> _Text excerpt_

Applications for the 85,000 US STEM visas open this year have outstripped supply, inducing a lottery


Applications for the 85,000 US STEM visas open this year have outstripped supply, inducing a lottery

The debate on STEM immigration may be in a Congressional lull at the moment as the Gang of Eight dithers and other proposals wither, but all parties involved have something new to think about: the 85,000 high-skill visas open this year were overbid in just 5 days.

STEM, a now-common acronym, stands for those trained in science, technology, engineering, and mathematics.

In short, companies looking to hire foreign talent managed to blow past this year’s open slots in less than a week. According to the Los Angeles Times, this will result in a lottery to handle the demand; extra demand will thus be managed by the random allotting of slots. In the view of the LA Times, this isn’t so good a system:

 A superstar software engineer sponsored by Microsoft has the same chance of landing an H-1B visa as does a person hoping to work for a lesser-known company.

Randomness and caprice: the buzzwords of our immigration system.

Now, why not raise that cap? There has been talk of it, but the universally popular idea of raising the visa cap for STEM individuals is all but halted at the moment.

Various proposals have become stymied for one reason of another: A bill in the House added more STEM visas, but did away with the Green Card Lottery. That was a non-starter, as was a similar bill filed directly after that had the same number of proposed new STEM visas, but didn’t ax the Green Card Lottery. It didn’t make real progress.

A side note: Why is it bad to have a H1-B visa lottery, and just fine to have a Green Card Lottery? In short countries are free to prioritize their immigration systems, and so to constrain the flow of highly-skilled, likely entrepreneurially minded folks is simply bad policy. At the same time, having a mechanism by which anyone can have a shot at long-term residency, regardless of skill is quite egalitarian.

> _Activities_
- a) In the article on US STEM visas, how many days did it take for this year's 85,000 high-skill visas to be overbid?
- b) Extend the article on US STEM visas from the point where it stops.

> _Excerpts from a dataset_
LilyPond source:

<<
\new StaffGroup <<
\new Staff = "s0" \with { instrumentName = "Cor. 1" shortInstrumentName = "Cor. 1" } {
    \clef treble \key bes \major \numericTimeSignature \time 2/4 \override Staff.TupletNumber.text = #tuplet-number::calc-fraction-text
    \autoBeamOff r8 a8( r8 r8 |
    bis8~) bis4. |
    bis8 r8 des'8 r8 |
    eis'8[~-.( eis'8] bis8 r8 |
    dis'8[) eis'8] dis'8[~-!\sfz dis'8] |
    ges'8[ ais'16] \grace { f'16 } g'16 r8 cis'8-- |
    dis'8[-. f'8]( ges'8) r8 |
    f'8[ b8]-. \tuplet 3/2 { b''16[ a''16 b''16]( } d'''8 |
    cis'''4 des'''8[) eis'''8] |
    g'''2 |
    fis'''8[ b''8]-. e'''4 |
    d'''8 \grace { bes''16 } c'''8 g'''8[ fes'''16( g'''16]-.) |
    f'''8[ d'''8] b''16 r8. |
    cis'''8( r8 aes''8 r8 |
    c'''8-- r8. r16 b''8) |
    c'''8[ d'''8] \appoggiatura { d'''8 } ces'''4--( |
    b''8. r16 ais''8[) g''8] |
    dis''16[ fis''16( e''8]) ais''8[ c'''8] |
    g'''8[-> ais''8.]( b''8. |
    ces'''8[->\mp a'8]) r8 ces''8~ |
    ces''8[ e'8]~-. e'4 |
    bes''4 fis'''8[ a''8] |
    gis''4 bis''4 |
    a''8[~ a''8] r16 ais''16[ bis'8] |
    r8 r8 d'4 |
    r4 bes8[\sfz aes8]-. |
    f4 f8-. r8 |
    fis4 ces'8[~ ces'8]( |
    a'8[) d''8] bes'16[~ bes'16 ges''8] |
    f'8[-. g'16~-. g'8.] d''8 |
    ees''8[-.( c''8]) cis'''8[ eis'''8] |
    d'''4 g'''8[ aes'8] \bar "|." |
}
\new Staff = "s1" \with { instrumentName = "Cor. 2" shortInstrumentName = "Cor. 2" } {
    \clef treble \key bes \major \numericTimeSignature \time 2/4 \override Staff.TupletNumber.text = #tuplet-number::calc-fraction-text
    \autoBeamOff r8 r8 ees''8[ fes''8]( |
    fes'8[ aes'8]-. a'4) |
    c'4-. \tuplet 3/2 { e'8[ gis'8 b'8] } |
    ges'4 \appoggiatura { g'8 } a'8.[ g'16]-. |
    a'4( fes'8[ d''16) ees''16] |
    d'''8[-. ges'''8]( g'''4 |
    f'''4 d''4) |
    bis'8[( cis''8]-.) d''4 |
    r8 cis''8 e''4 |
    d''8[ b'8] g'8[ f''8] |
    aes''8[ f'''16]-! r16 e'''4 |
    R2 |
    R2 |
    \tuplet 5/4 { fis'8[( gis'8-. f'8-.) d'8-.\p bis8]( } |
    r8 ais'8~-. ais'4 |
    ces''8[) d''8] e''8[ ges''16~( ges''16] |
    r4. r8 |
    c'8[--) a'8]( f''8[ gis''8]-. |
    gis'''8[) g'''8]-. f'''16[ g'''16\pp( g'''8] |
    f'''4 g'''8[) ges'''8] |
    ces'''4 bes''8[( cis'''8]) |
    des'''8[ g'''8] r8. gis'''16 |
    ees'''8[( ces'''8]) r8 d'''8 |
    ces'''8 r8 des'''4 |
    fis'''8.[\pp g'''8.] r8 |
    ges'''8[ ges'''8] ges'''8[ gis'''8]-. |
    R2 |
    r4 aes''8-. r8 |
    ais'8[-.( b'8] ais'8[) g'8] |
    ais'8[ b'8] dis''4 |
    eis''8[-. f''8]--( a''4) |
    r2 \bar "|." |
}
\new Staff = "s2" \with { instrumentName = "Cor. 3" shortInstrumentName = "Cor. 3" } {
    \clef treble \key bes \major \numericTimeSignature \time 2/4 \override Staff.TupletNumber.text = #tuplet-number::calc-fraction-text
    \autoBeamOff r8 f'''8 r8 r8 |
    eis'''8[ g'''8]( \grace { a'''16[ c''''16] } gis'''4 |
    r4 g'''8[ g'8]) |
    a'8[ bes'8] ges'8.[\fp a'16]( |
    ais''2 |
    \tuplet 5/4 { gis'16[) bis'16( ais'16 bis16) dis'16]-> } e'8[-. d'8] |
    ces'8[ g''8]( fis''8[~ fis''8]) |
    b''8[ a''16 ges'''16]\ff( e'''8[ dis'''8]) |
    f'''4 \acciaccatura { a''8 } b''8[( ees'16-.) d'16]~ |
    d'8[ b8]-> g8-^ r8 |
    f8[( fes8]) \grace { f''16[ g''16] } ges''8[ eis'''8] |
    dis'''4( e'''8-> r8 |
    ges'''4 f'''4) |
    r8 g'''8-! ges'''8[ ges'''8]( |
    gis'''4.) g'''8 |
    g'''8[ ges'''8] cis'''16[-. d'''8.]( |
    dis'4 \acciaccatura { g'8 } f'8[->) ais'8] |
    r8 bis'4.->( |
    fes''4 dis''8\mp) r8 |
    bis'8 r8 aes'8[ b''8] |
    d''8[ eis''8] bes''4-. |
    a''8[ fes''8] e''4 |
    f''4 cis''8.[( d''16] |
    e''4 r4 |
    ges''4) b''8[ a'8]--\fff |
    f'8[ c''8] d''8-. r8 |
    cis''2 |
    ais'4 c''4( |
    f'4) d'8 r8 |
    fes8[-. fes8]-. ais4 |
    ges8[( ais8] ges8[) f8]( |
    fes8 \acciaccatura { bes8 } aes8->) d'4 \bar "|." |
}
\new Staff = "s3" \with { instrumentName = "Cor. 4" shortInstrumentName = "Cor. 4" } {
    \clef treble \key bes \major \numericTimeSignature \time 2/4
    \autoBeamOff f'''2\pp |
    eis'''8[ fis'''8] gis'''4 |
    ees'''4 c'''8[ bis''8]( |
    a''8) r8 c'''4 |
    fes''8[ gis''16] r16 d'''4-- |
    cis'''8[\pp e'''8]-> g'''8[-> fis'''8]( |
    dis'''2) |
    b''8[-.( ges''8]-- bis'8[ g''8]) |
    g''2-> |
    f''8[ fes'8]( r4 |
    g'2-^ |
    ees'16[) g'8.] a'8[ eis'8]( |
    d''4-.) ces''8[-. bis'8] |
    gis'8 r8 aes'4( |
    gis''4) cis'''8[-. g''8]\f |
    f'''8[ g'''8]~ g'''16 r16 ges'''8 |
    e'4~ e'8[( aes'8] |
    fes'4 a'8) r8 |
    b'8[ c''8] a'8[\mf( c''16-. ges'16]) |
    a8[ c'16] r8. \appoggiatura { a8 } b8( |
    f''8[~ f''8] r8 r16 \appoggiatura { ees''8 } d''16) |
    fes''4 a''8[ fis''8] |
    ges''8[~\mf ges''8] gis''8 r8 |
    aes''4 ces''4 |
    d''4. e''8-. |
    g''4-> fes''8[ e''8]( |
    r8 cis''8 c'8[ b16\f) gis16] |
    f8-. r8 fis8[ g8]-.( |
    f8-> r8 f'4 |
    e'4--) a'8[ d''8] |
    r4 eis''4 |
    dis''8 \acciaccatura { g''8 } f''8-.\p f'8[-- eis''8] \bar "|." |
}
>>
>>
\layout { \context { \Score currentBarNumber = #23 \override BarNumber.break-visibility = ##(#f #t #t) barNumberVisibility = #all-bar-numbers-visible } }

> _Responses to the exercise_
- a) Five days.

- b)
Another proposal in the Senate appeared poised to force the issue: The Immigration Innovation Act. It did the following, as reported by TNW at the time:

Completely end the cap on the total, yearly number of H-1B visas that American companies can apply for, providing that they are applying for a foreign graduate with a technical degree of an American university. TNW isn’t sure, but we’re assuming that degrees that fall under the “STEM” rubric are what will be required.

Improve the extant H-1B system by adding 40,000 slots each year. Also, the act would grant more H-1B visas based on market demand, provided that the new 115,000 visa ceiling was reached before the end of the year. This system would have a final cap of 300,000.

It was criticized by those hunting for a ‘comprehensive’ immigration reform package, and not something that would come in pieces, regardless of how useful each morsel could have been. No comprehensive bill has been proposed, let alone agreed on in spirit by a small group of Senators tasked with behaving like functional legislators.

That said, we are out of STEM visas for the year, sorry. If you were looking to hire, you can take a shot at the lottery, if you think that it is worth your time. It took, according to TechCrunch, more than 2 months to burn through the 85,000 slots last year. Perhaps in 2014 we’ll run dry in a single day.

Inside the realm of technology, folks are banding together to try and fight for the sort of immigration policy that would help unlock more growth in the sect or. How far Mark Zuckerberg will get remains to be seen.